My first thought was that I was giving incorrect labels to the gradient function or something. I have carefully investigated that possibility and it doesn’t seem to be the issue. I think the problem must be with my calls to gradient
and update!
. Even so, I’ve tried to cut my code down (I took out the data augmentation, which is what I was trying to practice in the first place, haha) and post it all, just in case it’s some other dumb thing I’m doing that’s causing this mess.
This first chunk of code just imports everything, including packages and the dataset containing various images of cats and dogs, which is downloaded onto my machine from Kaggle. I’m pretty confident it’s running fine.
using FileIO
using Images
using Plots
using Augmentor
using Random
using Flux
using Flux: OneHotArrays
using Flux: onecold
using Optimisers
using Statistics
using Flux: crossentropy
# Set defaults to display images without junk
default(showaxis = false)
default(grid = false)
# Locate the files
cat_dir = "augmentation/cats/"
dog_dir = "augmentation/dogs/"
cat_files = readdir(cat_dir)
dog_files = readdir(dog_dir)
# Combine cats and dogs into a list of file locations and a list of labels
data_files = vcat(cat_dir .* cat_files, dog_dir .* dog_files)
possible_labels = [:cat, :dog]
data_labels = Flux.onehotbatch(
vcat(fill(:cat, length(cat_files)), fill(:dog, length(dog_files))),
possible_labels
)
N_data = length(data_files)
# Import images of cats and dogs as matrices
img_dims = (128, 128) # All images will be rescaled to this dimension
# The last dimension of this array is the one that corresponds to the data_labels.

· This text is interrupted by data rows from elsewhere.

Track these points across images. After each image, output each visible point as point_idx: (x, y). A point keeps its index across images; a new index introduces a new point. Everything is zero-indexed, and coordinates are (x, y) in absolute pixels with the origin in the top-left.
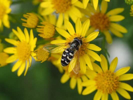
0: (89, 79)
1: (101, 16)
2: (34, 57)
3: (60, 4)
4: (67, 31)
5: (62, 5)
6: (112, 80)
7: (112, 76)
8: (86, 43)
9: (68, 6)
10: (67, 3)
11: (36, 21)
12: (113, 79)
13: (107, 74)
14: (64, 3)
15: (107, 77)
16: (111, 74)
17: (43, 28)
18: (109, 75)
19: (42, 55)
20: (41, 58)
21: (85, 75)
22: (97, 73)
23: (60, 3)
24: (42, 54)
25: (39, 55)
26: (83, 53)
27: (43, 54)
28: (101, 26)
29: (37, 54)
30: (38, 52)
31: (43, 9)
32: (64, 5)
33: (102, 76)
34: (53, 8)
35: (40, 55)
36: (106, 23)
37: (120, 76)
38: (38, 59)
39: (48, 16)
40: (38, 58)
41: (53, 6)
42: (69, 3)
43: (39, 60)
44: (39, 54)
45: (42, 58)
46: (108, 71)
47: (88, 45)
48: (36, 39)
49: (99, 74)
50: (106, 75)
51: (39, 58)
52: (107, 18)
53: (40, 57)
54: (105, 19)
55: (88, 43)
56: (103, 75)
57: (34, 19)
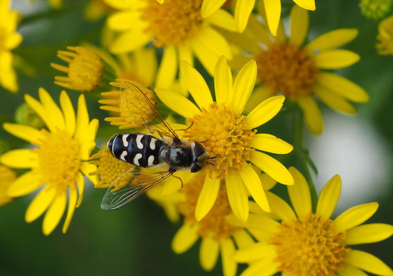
0: (256, 241)
1: (289, 52)
2: (91, 174)
3: (167, 19)
4: (190, 98)
5: (173, 22)
6: (325, 242)
7: (324, 232)
8: (248, 131)
9: (190, 24)
10: (188, 15)
11: (96, 69)
12: (328, 241)
13: (311, 225)
14: (180, 17)
15: (311, 235)
16: (320, 225)
17: (117, 98)
18: (315, 227)
19: (115, 170)
20: (110, 180)
21: (246, 230)
22: (280, 221)
23: (166, 15)
24: (114, 167)
25: (106, 170)
26: (239, 161)
27: (116, 166)
28: (291, 84)
29: (98, 166)
30: (101, 160)
31: (117, 35)
32: (180, 22)
33: (294, 232)
34: (146, 31)
35: (108, 170)
36: (304, 73)
37: (348, 231)
38: (102, 182)
39: (131, 55)
40: (102, 178)
41: (145, 25)
42: (193, 16)
43: (105, 184)
44: (106, 167)
45: (113, 177)
46: (313, 217)
47: (252, 137)
48: (95, 122)
49: (286, 226)
50: (306, 229)
51: (105, 177)
52: (307, 58)
53: (109, 175)
54: (300, 63)
55: (253, 130)
56: (297, 230)
57: (89, 65)
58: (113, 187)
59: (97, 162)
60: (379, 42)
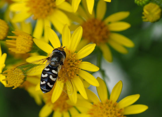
0: (80, 112)
1: (97, 23)
2: (3, 80)
3: (39, 6)
4: (50, 43)
5: (42, 8)
6: (114, 113)
7: (114, 108)
8: (78, 60)
9: (50, 9)
10: (49, 4)
11: (5, 29)
12: (115, 113)
13: (107, 105)
14: (45, 5)
15: (107, 110)
16: (112, 105)
17: (15, 39)
18: (109, 106)
19: (14, 78)
20: (12, 83)
21: (75, 107)
22: (92, 103)
23: (38, 4)
24: (14, 77)
25: (10, 78)
26: (73, 75)
27: (15, 77)
28: (97, 38)
29: (6, 77)
30: (8, 73)
31: (14, 14)
32: (45, 8)
33: (99, 108)
34: (28, 12)
35: (11, 79)
36: (103, 33)
37: (125, 108)
38: (8, 84)
40: (8, 82)
41: (28, 9)
42: (51, 5)
43: (10, 85)
44: (10, 77)
45: (14, 82)
46: (108, 101)
47: (80, 63)
49: (95, 105)
50: (105, 107)
51: (10, 82)
52: (105, 26)
53: (12, 81)
54: (102, 28)
55: (80, 60)
56: (101, 107)
57: (2, 27)
58: (13, 87)
59: (6, 74)
60: (143, 15)
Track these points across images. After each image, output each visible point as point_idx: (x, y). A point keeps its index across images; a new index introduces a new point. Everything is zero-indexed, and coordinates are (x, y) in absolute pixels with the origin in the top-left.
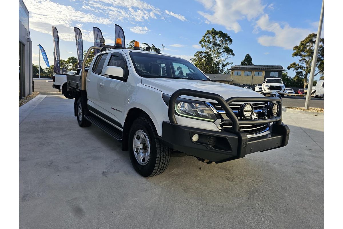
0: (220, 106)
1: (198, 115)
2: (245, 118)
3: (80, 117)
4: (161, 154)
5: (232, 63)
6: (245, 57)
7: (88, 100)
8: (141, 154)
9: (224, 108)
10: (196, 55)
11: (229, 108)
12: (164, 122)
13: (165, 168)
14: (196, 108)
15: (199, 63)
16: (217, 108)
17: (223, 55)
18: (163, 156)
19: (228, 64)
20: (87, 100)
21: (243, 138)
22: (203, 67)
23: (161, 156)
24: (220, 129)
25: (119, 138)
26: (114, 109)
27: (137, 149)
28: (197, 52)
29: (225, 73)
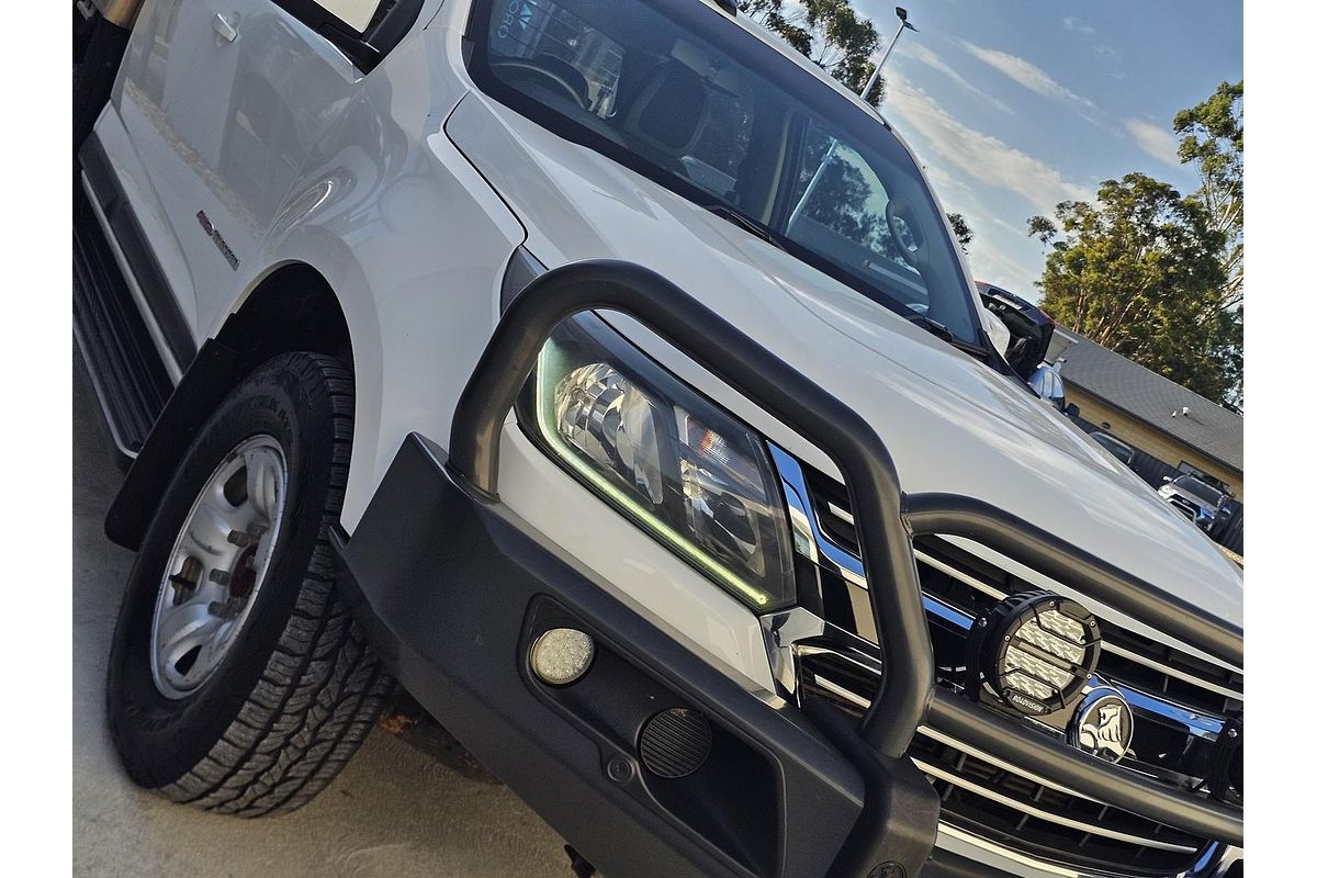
0: (850, 518)
1: (674, 510)
2: (1005, 692)
4: (302, 671)
7: (109, 103)
8: (203, 609)
10: (1112, 192)
11: (905, 558)
12: (410, 445)
13: (290, 786)
14: (691, 455)
15: (1112, 258)
18: (316, 693)
20: (109, 98)
21: (892, 825)
22: (1124, 301)
23: (295, 684)
24: (782, 691)
25: (133, 438)
27: (194, 563)
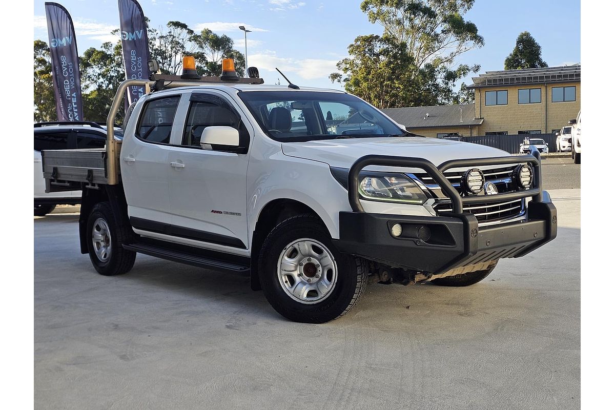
0: (431, 178)
1: (396, 196)
2: (472, 192)
3: (100, 253)
5: (477, 69)
6: (518, 43)
7: (129, 206)
9: (437, 181)
10: (353, 49)
11: (445, 180)
12: (341, 214)
14: (392, 184)
15: (369, 73)
16: (425, 182)
17: (445, 42)
19: (464, 70)
20: (126, 205)
26: (221, 213)
27: (288, 276)
28: (357, 40)
29: (456, 99)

# This formatting is necessary for insertion into the neural network
data_images = Array{Float32, 4}(undef, img_dims..., 3, N_data)

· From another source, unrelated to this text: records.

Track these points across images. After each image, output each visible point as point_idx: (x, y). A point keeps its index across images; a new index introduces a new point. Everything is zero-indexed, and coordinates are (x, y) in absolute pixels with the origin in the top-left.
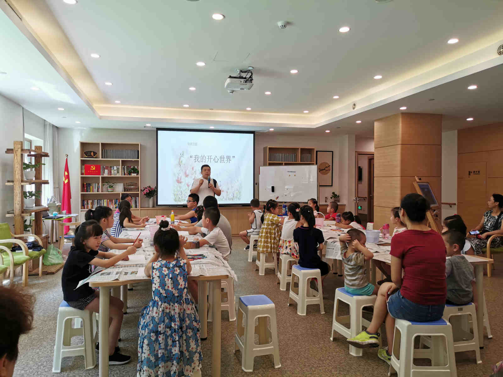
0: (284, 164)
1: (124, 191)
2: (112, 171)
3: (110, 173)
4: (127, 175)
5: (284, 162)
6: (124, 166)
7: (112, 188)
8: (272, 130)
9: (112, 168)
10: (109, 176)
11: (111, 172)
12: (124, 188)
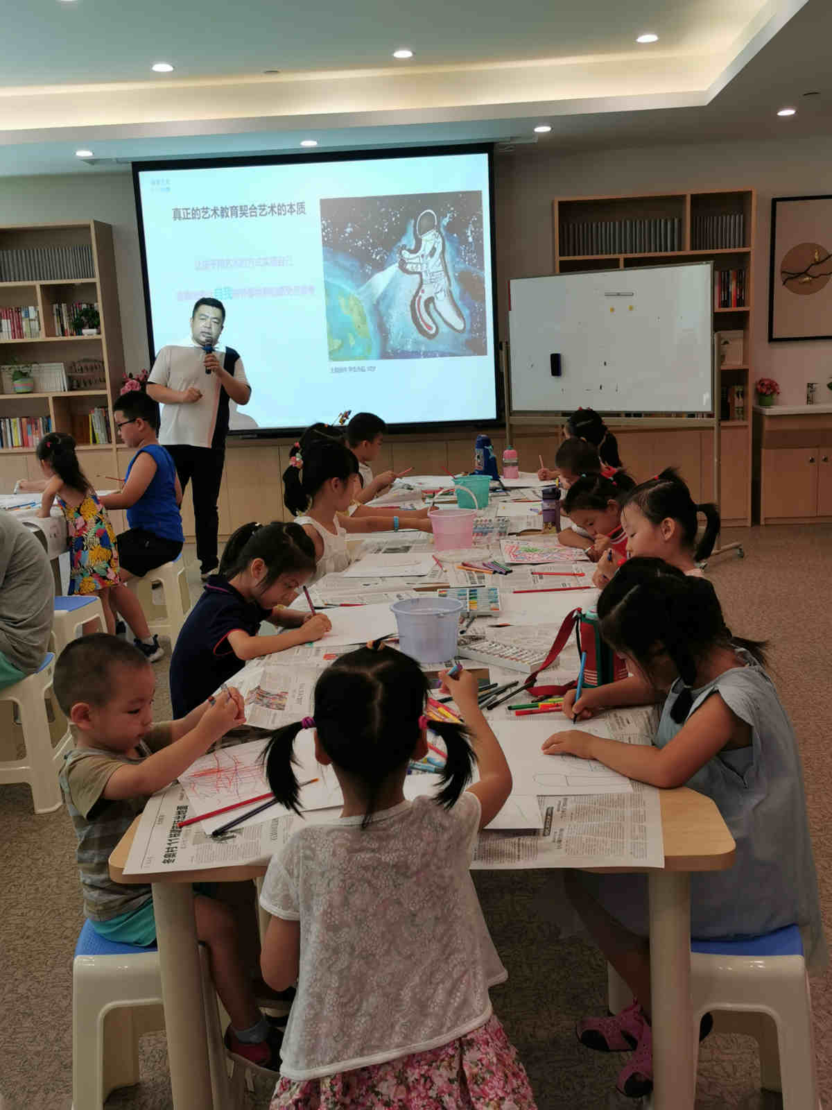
0: (622, 263)
1: (71, 389)
2: (24, 323)
3: (17, 330)
4: (72, 335)
5: (622, 257)
6: (61, 307)
7: (28, 381)
8: (543, 129)
9: (23, 314)
10: (18, 341)
11: (20, 328)
12: (70, 379)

# Populate array instantiated above
for (index, fileloc) in zip(1:N_data, data_files)
img_as_rgb = FileIO.load(fileloc)
img_as_resized_rgb = imresize(img_as_rgb, img_dims)
img_as_channels = convert(
Array{Float32, 3}, # rows × cols × channels
permutedims(channelview(img_as_resized_rgb), (2, 3, 1))
)
data_images[:, :, :, index] = img_as_channels
end
# Train-Test split
randomized_indices = shuffle(1:N_data)
train_test_split_index = 7 * N_data ÷ 10 # 7/10 of the set is train
# Indices of training data and testing data respectively
train_indices = randomized_indices[1:train_test_split_index]

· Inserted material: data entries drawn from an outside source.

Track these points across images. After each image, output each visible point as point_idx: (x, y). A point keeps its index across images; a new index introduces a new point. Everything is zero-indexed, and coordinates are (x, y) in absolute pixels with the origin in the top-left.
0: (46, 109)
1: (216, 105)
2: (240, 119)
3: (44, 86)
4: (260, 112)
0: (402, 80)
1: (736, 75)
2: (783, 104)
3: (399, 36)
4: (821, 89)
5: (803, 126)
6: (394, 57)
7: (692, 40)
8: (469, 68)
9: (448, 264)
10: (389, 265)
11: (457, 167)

test_indices = randomized_indices[train_test_split_index+1:end]
# Create the datasets for training and testing
train_images = data_images[:, :, :, train_indices]
train_labels = data_labels[:, train_indices]
test_images = data_images[:, :, :, test_indices]
test_labels = data_labels[:, test_indices]
What I really can’t manage to get working is this chunk. I would love to use Flux.train!
but I can’t get it working, so I’m doing the training loop explicitly as best I can.
# Defining a model
model = Chain(
Conv((5, 5), 3 => 8, relu), # 128×128×3 -> 124×124×8
MaxPool((2, 2)), # -> 62×62×8
Conv((5, 5), 8 => 1, pad=1, relu), # -> 60×60×1
MaxPool((4, 4)), # -> 15×15×1
Flux.flatten,
Dense(225 => 64),
Dense(64 => 32),
Dense(32 => 2),
softmax
)
loss(model, X, y) = sum(crossentropy(model(X), y))
opt_state = Flux.setup(Optimisers.Adam(), model)
accuracy(X, y) = mean(onecold(model(X), possible_labels) .== onecold(y, possible_labels))
epochs = 10
for epoch = 1:epochs
for index in range(1, size(train_images)[4])
# Get a picture and label to train with
picture = train_images[:,:,:,index]
label = train_labels[:,index]
# Take the gradient
grad = gradient(loss, model, reshape(picture, (img_dims..., 3, 1)), label)[1]
# Update the model
Flux.update!(opt_state, model, grad)
end
plot()
@show accuracy(reshape(test_images, (img_dims..., 3, :)), test_labels)
end
Why might the model not be converging properly? I’ve read all the docs I can find, but I’m pretty new to deep learning so the issue still might be something really simple. I would love to understand what’s going on and get this working so I can use Julia more in my work!